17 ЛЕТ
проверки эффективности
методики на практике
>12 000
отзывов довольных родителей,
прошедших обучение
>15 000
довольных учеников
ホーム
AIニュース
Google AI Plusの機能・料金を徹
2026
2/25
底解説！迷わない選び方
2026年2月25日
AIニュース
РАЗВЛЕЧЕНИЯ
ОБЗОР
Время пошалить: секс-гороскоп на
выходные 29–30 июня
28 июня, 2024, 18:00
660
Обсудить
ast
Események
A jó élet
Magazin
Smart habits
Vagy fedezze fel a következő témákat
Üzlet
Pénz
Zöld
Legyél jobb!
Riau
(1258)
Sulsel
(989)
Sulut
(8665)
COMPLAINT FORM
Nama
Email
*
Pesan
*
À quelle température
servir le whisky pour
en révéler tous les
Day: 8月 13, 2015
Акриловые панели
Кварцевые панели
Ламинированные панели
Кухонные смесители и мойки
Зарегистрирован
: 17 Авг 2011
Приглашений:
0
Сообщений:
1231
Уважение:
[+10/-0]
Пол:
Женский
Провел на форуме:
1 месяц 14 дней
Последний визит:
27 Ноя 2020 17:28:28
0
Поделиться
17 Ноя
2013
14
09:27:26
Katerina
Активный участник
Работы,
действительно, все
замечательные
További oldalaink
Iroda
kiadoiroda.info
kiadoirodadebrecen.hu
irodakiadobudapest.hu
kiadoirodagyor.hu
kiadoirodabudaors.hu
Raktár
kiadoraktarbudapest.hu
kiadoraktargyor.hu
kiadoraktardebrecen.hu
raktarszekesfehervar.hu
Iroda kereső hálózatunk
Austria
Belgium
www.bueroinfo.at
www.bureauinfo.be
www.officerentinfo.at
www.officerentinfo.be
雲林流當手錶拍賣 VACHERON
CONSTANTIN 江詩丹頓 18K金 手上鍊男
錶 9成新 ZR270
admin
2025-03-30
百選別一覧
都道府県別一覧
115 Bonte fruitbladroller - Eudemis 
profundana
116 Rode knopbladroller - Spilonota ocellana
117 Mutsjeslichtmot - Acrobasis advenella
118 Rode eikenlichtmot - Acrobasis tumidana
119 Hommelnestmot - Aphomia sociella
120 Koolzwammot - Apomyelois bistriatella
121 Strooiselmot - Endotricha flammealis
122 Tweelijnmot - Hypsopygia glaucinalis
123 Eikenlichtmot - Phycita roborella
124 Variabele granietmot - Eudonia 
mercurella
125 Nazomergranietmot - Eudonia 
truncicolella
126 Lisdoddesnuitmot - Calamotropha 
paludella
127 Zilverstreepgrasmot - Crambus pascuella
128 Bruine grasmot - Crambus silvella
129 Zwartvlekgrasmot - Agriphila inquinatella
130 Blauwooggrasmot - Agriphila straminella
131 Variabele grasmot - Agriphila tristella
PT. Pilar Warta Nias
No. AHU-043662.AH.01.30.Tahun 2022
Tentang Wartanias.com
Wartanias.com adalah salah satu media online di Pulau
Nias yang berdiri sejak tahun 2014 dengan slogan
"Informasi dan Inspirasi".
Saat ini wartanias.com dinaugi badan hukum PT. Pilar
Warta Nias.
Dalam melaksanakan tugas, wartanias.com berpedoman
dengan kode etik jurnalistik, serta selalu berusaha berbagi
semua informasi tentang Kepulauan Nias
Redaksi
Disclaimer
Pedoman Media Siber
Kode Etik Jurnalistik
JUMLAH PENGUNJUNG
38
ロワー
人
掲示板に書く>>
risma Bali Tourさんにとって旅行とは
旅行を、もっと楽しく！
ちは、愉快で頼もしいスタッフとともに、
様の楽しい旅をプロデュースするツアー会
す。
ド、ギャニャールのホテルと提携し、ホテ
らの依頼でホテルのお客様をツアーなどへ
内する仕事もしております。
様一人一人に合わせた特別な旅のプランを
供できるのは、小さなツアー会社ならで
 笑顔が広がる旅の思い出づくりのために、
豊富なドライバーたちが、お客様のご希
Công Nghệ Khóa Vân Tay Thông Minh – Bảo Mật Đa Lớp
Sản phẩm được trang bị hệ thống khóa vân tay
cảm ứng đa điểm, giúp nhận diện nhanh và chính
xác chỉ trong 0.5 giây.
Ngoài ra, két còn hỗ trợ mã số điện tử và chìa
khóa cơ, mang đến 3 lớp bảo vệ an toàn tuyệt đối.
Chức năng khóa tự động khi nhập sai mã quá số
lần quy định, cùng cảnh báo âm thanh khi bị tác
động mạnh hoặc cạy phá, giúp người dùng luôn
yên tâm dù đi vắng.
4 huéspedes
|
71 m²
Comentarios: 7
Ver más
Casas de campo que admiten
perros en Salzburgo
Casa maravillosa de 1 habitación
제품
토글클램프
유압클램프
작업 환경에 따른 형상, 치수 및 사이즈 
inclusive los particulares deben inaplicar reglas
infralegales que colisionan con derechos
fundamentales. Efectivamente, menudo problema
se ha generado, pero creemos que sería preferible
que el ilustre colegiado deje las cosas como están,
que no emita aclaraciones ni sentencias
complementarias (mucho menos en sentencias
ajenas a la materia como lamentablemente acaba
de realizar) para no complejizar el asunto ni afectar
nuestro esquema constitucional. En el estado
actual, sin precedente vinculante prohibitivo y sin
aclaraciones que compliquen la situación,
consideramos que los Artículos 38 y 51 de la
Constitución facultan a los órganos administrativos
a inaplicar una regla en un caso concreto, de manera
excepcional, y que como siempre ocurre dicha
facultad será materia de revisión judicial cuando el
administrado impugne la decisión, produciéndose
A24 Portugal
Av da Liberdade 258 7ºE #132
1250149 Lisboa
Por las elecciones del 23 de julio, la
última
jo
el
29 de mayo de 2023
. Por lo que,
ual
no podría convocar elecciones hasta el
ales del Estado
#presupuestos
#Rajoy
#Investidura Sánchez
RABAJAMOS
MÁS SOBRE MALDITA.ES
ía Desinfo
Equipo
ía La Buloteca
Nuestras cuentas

+ + + +

WHAT THE TASK REQUIRES: Find all lines in the records that hold the word "Crambus". Copy them.

EXERCISE ANSWER:
127 Zilverstreepgrasmot - Crambus pascuella
128 Bruine grasmot - Crambus silvella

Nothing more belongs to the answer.